Dieser Angriff auf uns scheint sie so überrascht und schockiert zu haben, dass sie sich weder geduckt hat, noch losgerannt ist. Es waren zwar nur wenige Sekunden in diesem Zustand, doch Sekunden in denen sie unter akuter Lebensgefahr stand. Glücklicherweise ist an diesem Nachmittag niemanden von uns etwas passiert, dennoch machte ich mir im Nachhinein große Vorwürfe, dass ich sie trotz schlechtem Bauchgefühl mitgenommen und in diese schreckliche Lage gebracht habe.

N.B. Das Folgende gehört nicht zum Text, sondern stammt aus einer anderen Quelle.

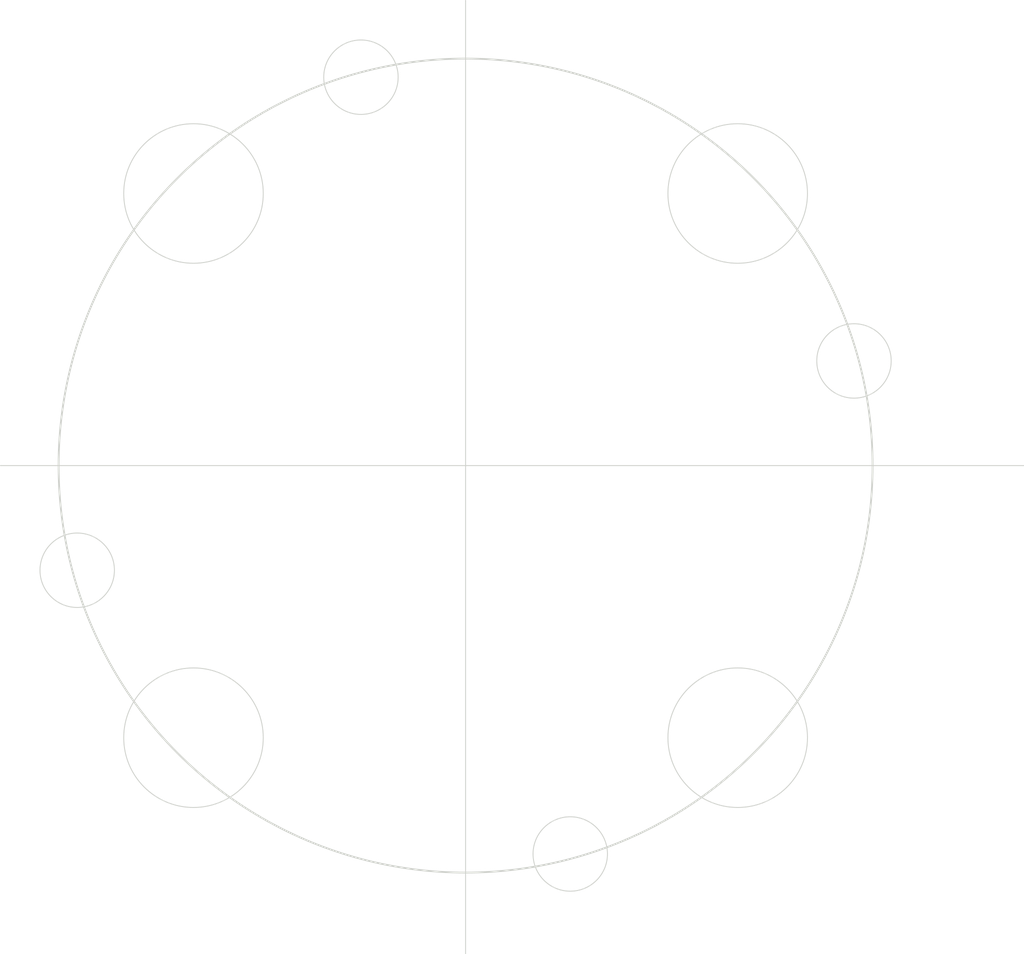
<source format=kicad_pcb>
(kicad_pcb (version 20221018) (generator pcbnew)

  (general
    (thickness 1.6)
  )

  (paper "A4")
  (layers
    (0 "F.Cu" signal)
    (31 "B.Cu" signal)
    (32 "B.Adhes" user "B.Adhesive")
    (33 "F.Adhes" user "F.Adhesive")
    (34 "B.Paste" user)
    (35 "F.Paste" user)
    (36 "B.SilkS" user "B.Silkscreen")
    (37 "F.SilkS" user "F.Silkscreen")
    (38 "B.Mask" user)
    (39 "F.Mask" user)
    (40 "Dwgs.User" user "User.Drawings")
    (41 "Cmts.User" user "User.Comments")
    (42 "Eco1.User" user "User.Eco1")
    (43 "Eco2.User" user "User.Eco2")
    (44 "Edge.Cuts" user)
    (45 "Margin" user)
    (46 "B.CrtYd" user "B.Courtyard")
    (47 "F.CrtYd" user "F.Courtyard")
    (48 "B.Fab" user)
    (49 "F.Fab" user)
    (50 "User.1" user)
    (51 "User.2" user)
    (52 "User.3" user)
    (53 "User.4" user)
    (54 "User.5" user)
    (55 "User.6" user)
    (56 "User.7" user)
    (57 "User.8" user)
    (58 "User.9" user)
  )

  (setup
    (pad_to_mask_clearance 0)
    (pcbplotparams
      (layerselection 0x00010fc_ffffffff)
      (plot_on_all_layers_selection 0x0000000_00000000)
      (disableapertmacros false)
      (usegerberextensions false)
      (usegerberattributes true)
      (usegerberadvancedattributes true)
      (creategerberjobfile true)
      (dashed_line_dash_ratio 12.000000)
      (dashed_line_gap_ratio 3.000000)
      (svgprecision 4)
      (plotframeref false)
      (viasonmask false)
      (mode 1)
      (useauxorigin false)
      (hpglpennumber 1)
      (hpglpenspeed 20)
      (hpglpendiameter 15.000000)
      (dxfpolygonmode true)
      (dxfimperialunits true)
      (dxfusepcbnewfont true)
      (psnegative false)
      (psa4output false)
      (plotreference true)
      (plotvalue true)
      (plotinvisibletext false)
      (sketchpadsonfab false)
      (subtractmaskfromsilk false)
      (outputformat 1)
      (mirror false)
      (drillshape 1)
      (scaleselection 1)
      (outputdirectory "")
    )
  )

  (net 0 "")

  (gr_circle (center 0 0) (end 44.45 0)
    (stroke (width 0.2) (type default)) (fill none) (layer "Edge.Cuts") (tstamp 1849f497-85f8-4891-9aa9-8cb6cad7e0fc))
  (gr_circle (center -29.718 29.718) (end -22.098 29.718)
    (stroke (width 0.1) (type default)) (fill none) (layer "Edge.Cuts") (tstamp 4f22d1df-40f1-4a7b-abca-3f7ec007b04a))
  (gr_line (start 0 -50.8) (end 0 53.34)
    (stroke (width 0.1) (type default)) (layer "Edge.Cuts") (tstamp 5dee4794-9ca7-4922-912e-9f2be5e70ed6))
  (gr_circle (center 11.43 42.418) (end 15.494 42.418)
    (stroke (width 0.1) (type default)) (fill none) (layer "Edge.Cuts") (tstamp 602846f2-1b53-437c-9c5d-3ead9872c82c))
  (gr_circle (center -11.43 -42.418) (end -7.366 -42.418)
    (stroke (width 0.1) (type default)) (fill none) (layer "Edge.Cuts") (tstamp 71dbfcf0-a1c8-41dc-9e44-08a284a7d20e))
  (gr_circle (center 29.718 -29.718) (end 37.338 -29.718)
    (stroke (width 0.1) (type default)) (fill none) (layer "Edge.Cuts") (tstamp 8bbedaa3-19f1-4698-be0d-f2c8e46c252b))
  (gr_circle (center -42.418 11.43) (end -38.354 11.43)
    (stroke (width 0.1) (type default)) (fill none) (layer "Edge.Cuts") (tstamp afb92679-513e-4885-b5ab-a6fb61274a53))
  (gr_circle (center 29.718 29.718) (end 37.338 29.718)
    (stroke (width 0.1) (type default)) (fill none) (layer "Edge.Cuts") (tstamp b07854b0-49c5-486b-a17b-3a5e61217ad5))
  (gr_circle (center 42.418 -11.43) (end 46.482 -11.43)
    (stroke (width 0.1) (type default)) (fill none) (layer "Edge.Cuts") (tstamp c4a82340-ca20-4b86-ba1f-2f5d8ea68418))
  (gr_circle (center -29.718 -29.718) (end -22.098 -29.718)
    (stroke (width 0.1) (type default)) (fill none) (layer "Edge.Cuts") (tstamp ccc2bf5d-0638-4e0e-8e66-a710db2cd416))
  (gr_line (start -50.8 0) (end 60.96 0)
    (stroke (width 0.1) (type default)) (layer "Edge.Cuts") (tstamp f63ecb8c-f730-4c76-ade4-8174ab249859))

)

</source>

Durch den unerwarteten Beschuss, der nebst schwerem Maschinengewehrfeuer auch drei Einschläge von Mörsergranaten nur wenige Meter von uns entfernt beinhaltete, konnten wir nicht umgehend die Brücke verlassen. Erst nach etwa zwanzig Minuten, die sich wie eine Ewigkeit anfühlten, fühlten sich unsere drei Begleitoffiziere sicher genug, diesen Platz zu verlassen und in einer Höllenfahrt uns alle in Sicherheit zu bringen. Das ist auch der Moment, wo Svetlana in Tränen ausbricht und ihr die ganze Anspannung im Gesicht geschrieben steht. Obwohl sie zwar seit drei Jahren den Krieg miterlebt hat, musste sie nie solch eine Erfahrung machen. Mit einem Schlag wurde ihr klar, weshalb es kein Zurück mehr zur Ukraine geben kann. Sie hat mir eigenen Augen miterlebt, mit welcher Leichtigkeit die ukrainische Armee Kriegsverbrechen begeht und welche Freude ganz offentsichtlich besteht, wehrlose Zivilisten umzubringen.